Probably the least appreciated, but the rarest and most important characteristic of the data lake is incorporating a machine learning framework like Apache Spark. This important feature will assure that you get data monetization, customer experience and various other revenue impacting use cases out of your “trusted data lake” project.

Apache Spark is a cluster computing engine well-suited for large-scale machine learning tasks, and its packages exhaustive libraries - SparkML (formerly IBM systemML), PySpark, SparkR et cetera.
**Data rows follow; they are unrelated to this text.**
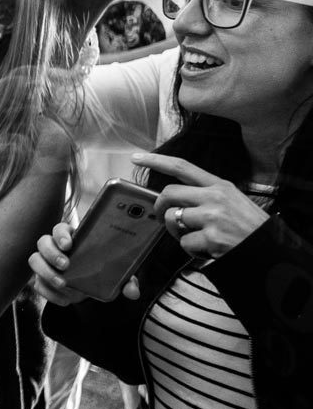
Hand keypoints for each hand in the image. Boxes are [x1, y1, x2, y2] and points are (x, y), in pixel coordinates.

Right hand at [29, 221, 140, 305]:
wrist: (89, 286)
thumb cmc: (100, 271)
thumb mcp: (115, 273)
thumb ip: (125, 279)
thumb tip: (132, 291)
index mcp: (72, 238)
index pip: (60, 228)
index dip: (61, 235)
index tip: (69, 245)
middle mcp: (54, 247)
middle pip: (42, 242)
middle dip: (52, 254)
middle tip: (66, 265)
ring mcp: (45, 263)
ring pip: (34, 260)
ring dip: (46, 272)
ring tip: (62, 283)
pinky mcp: (40, 279)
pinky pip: (37, 284)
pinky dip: (49, 293)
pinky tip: (65, 300)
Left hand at [132, 152, 268, 258]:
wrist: (271, 250)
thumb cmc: (251, 227)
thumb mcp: (234, 201)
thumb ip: (207, 196)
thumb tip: (178, 200)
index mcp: (220, 186)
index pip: (183, 167)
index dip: (156, 160)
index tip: (137, 157)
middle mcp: (215, 198)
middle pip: (169, 193)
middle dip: (159, 206)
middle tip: (161, 216)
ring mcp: (212, 217)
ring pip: (173, 219)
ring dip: (177, 232)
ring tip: (196, 237)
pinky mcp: (210, 238)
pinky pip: (184, 243)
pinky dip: (191, 250)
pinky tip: (206, 250)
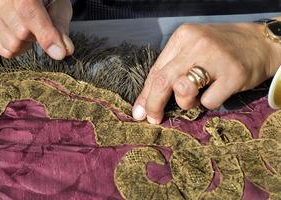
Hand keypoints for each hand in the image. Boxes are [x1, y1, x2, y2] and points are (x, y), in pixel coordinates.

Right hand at [0, 0, 73, 59]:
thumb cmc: (47, 1)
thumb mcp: (59, 8)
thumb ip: (60, 28)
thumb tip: (64, 50)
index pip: (29, 13)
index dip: (45, 35)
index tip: (59, 53)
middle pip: (21, 34)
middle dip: (36, 37)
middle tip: (39, 27)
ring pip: (12, 45)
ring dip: (25, 44)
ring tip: (28, 29)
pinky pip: (4, 51)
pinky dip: (16, 49)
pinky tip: (19, 35)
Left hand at [132, 23, 280, 123]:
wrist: (261, 42)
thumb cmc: (220, 50)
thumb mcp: (192, 51)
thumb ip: (171, 70)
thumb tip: (147, 101)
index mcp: (183, 37)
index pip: (156, 70)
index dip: (145, 95)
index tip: (140, 112)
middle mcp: (197, 44)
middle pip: (163, 81)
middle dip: (154, 105)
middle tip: (153, 119)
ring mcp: (216, 58)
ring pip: (183, 92)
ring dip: (185, 103)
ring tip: (198, 95)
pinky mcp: (233, 74)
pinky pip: (209, 102)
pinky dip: (210, 102)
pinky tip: (219, 90)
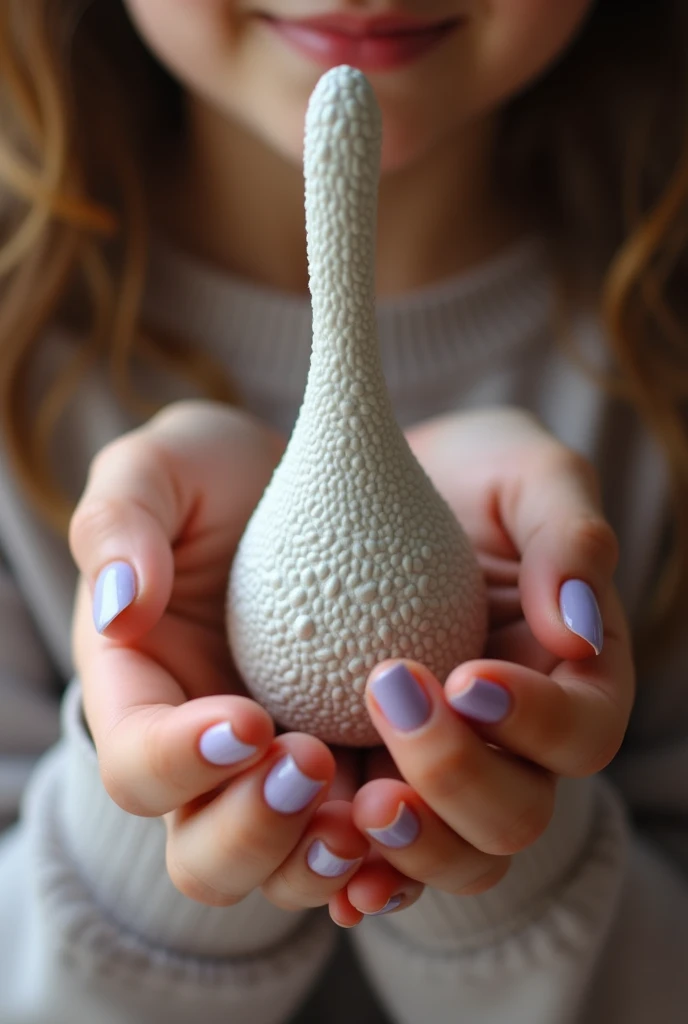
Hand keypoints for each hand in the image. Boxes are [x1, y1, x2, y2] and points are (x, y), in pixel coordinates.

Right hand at [70, 400, 369, 909]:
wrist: (307, 491)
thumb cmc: (220, 480)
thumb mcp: (162, 467)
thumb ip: (122, 520)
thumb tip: (121, 608)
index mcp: (143, 695)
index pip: (135, 765)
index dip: (179, 763)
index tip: (247, 719)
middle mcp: (207, 760)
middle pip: (205, 857)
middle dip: (253, 831)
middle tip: (311, 761)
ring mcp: (279, 777)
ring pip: (287, 873)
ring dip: (324, 858)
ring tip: (376, 804)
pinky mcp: (352, 772)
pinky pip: (366, 852)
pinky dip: (389, 859)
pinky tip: (419, 813)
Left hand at [329, 408, 633, 921]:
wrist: (378, 490)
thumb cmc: (467, 477)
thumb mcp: (528, 474)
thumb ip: (568, 534)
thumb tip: (578, 631)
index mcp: (569, 679)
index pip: (581, 732)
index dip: (535, 722)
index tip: (467, 677)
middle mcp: (514, 743)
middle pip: (516, 814)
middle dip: (458, 776)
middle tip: (390, 698)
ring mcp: (443, 771)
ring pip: (453, 857)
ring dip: (410, 843)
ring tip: (356, 799)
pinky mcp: (373, 778)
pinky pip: (374, 856)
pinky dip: (357, 871)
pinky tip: (322, 849)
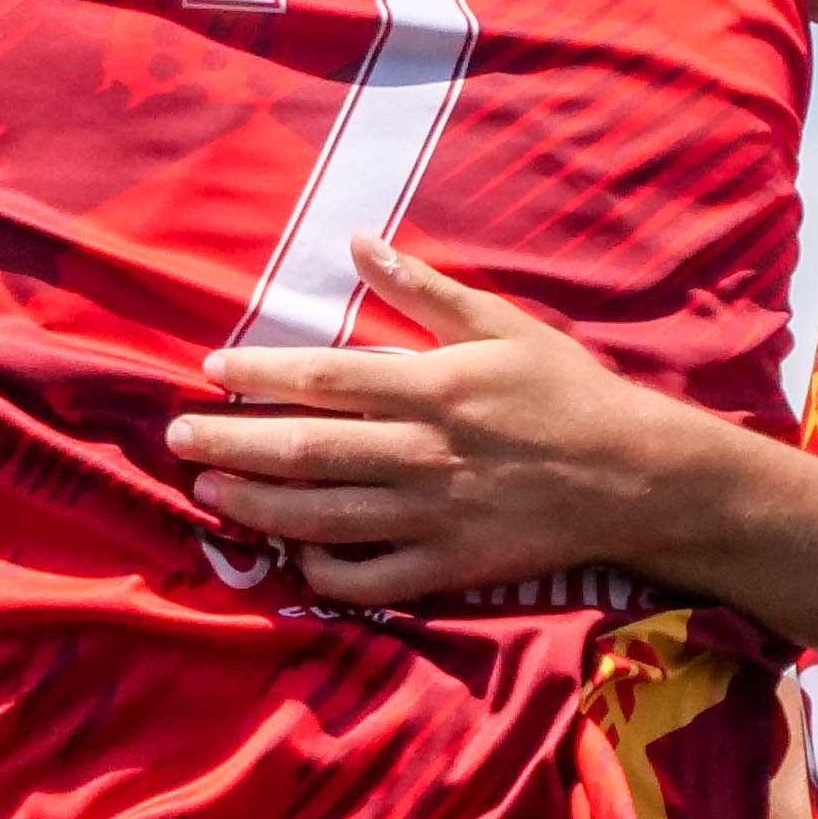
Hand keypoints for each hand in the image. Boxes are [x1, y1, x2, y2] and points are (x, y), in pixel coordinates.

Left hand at [162, 238, 738, 606]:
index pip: (323, 378)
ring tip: (207, 490)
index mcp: (432, 387)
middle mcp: (423, 452)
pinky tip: (288, 553)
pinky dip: (320, 569)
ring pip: (321, 515)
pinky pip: (368, 577)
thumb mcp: (502, 327)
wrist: (641, 477)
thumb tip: (357, 241)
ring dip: (255, 504)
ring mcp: (433, 515)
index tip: (209, 369)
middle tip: (176, 437)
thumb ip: (423, 289)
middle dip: (230, 442)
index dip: (257, 373)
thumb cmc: (567, 393)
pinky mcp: (450, 566)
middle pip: (304, 448)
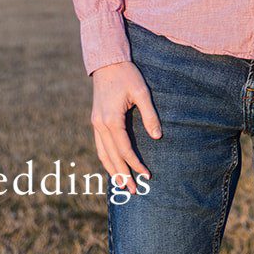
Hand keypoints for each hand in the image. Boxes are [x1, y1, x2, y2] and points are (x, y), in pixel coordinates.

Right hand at [90, 59, 160, 186]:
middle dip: (122, 175)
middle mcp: (100, 125)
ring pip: (102, 154)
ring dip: (112, 171)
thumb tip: (157, 137)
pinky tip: (113, 166)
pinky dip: (106, 159)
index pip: (124, 150)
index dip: (135, 164)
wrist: (107, 62)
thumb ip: (149, 115)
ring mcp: (95, 124)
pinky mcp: (95, 121)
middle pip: (111, 157)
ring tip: (122, 185)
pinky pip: (100, 146)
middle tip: (133, 191)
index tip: (147, 175)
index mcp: (111, 120)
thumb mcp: (142, 92)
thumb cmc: (127, 75)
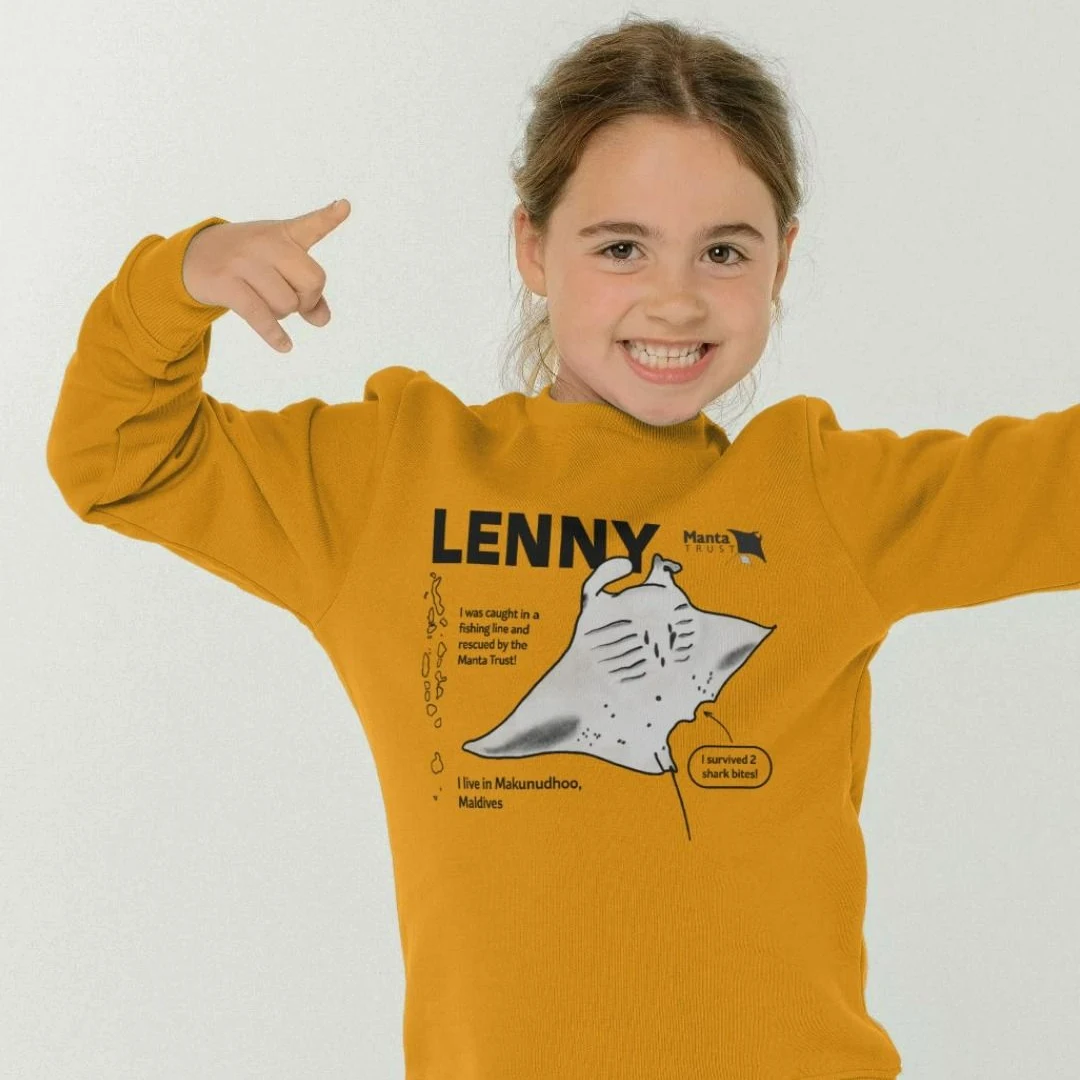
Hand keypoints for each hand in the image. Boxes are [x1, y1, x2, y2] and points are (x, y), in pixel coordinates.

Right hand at [181, 198, 350, 351]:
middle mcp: (266, 243)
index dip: (329, 217)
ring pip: (287, 303)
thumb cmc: (247, 262)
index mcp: (283, 234)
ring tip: (267, 303)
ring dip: (283, 313)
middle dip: (309, 300)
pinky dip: (275, 335)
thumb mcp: (278, 266)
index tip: (345, 206)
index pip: (311, 225)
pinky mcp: (227, 284)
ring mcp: (245, 262)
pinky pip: (261, 316)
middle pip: (313, 282)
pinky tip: (285, 346)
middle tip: (294, 300)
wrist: (193, 258)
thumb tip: (323, 319)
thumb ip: (307, 289)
IBM SparkML is designed to make it easier to express system learning algorithms.

Spark provides capabilities to implement distributed algorithms for fundamental statistical models (linear regression, logistic regression, principal component analysis) while tackling key problems from domains such as online advertising and cognitive neuroscience.

The Spark service when added to the “trusted data lake” provides an easy way to load data, examine data, and pass the results back to the application use case creating a feedback loop, all without the work of setting up the supporting infrastructure.

Using IBM Data Science Experience with Watson Data Platform links business with data science. Data scientists and business analysts can collaborate and elaborate on what’s possible and what can be digested by the machine learning models in R, Python or Scala. This provides a mechanism to close the gap between insight and data scientists so business users on ground can go out and drive business impact.